Figure 2: TEC variations derived using GEONET

Two-dimensional maps of total electron content (TEC) variation derived using the data of GEONET, a dense GPS receiver network operated by GSI. The TEC data are detrended values derived by subtracting 10-minute running average of the data. The star and cross marks represent the epicenter and "ionospheric epicenter", respectively. Gray circles represent concentric circles with the ionospheric epicenter. The animation of TEC maps is available on the NICT website .

Figure 3: Ionograms from ionosonde observations at Yamagawa (31.20 deg N, 130.62 deg E) just after the earthquake (left) and at the same time one day before (right)

The horizontal and vertical axes of ionograms represent the frequency from 1 to 15 MHz and the virtual height from 0 to 600 km, respectively. The ionospheric echo traces in the ionograms correspond to the virtual height of the ionosphere. As indicated by the red circle, irregular distortion of echo trace was observed at virtual height of 200-300 km after the earthquake. The 200-300 km virtual height corresponds to the real height of 150-250 km. These irregular echo traces are considered to be caused by the modulation of ionospheric height due to the atmospheric waves associated with the earthquake.

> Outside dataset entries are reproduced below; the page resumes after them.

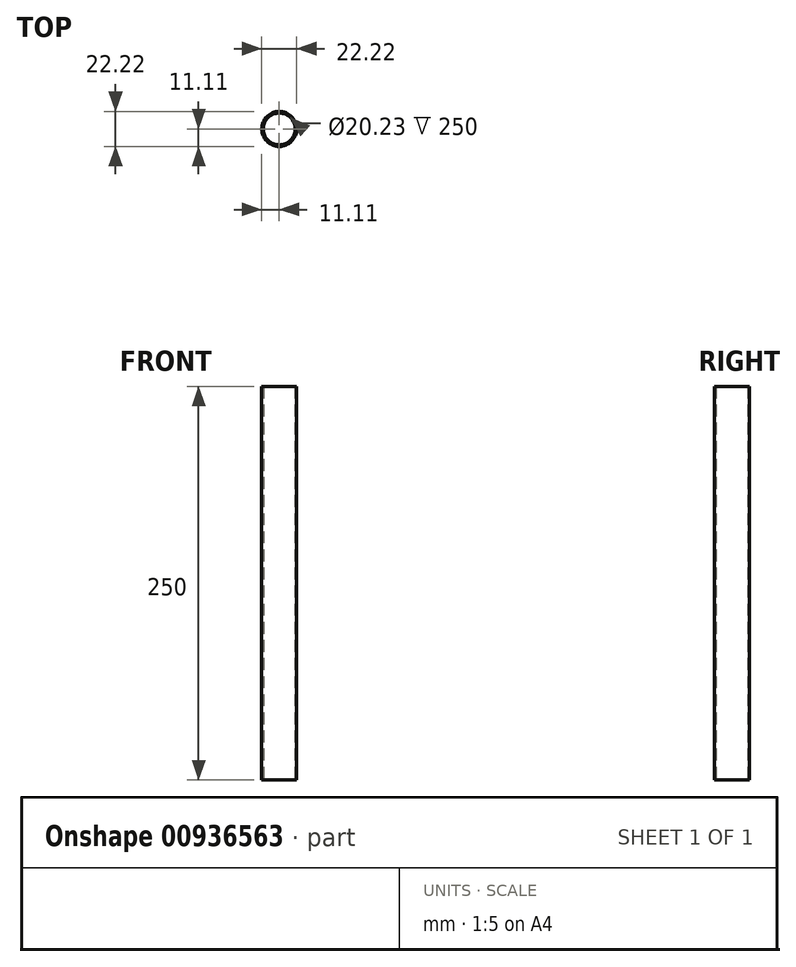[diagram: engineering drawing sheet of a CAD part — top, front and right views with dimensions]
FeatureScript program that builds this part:
annotation { "Feature Type Name" : "Feature", "Feature Type Description" : "" }
export const myFeature = defineFeature(function(context is Context, id is Id, definition is map)
    precondition{}
    {
        {
            var Q0;
            Q0=qCreatedBy(makeId("Top.planeOp"),FACE);
            var sketch = newSketch(context, id + "F0", { "sketchPlane" : qUnion([Q0])});
            skCircle(sketch, "E0", {"center": v(0, 0) * mm, "radius": 11.11 * mm});
            skCircle(sketch, "E1", {"center": v(0, 0) * mm, "radius": 10.11 * mm});
            skSolve(sketch);
        }
        {
            var Q0;
            Q0 = qSketchRegion(id + "F0", true);
            extrude(context, id + "F1", {"entities" : qUnion([Q0]), "depth" : 250 * mm, "offsetDistance" : 25 * mm});
        }
    });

Figure 4: Schematic picture of the generation mechanism of atmospheric waves and ionospheric variations after the earthquake

It is considered that the first ionospheric concentric wave with the propagation velocity of about 3.5 km/s was caused by the acoustic wave generated from the propagating Rayleigh wave. The second and following concentric waves would correspond to the atmospheric gravity waves (AGW) propagating in the ionosphere. The AGWs could be generated mainly at the lower ionosphere by the acoustic wave launched at the sea surface around the tsunami source.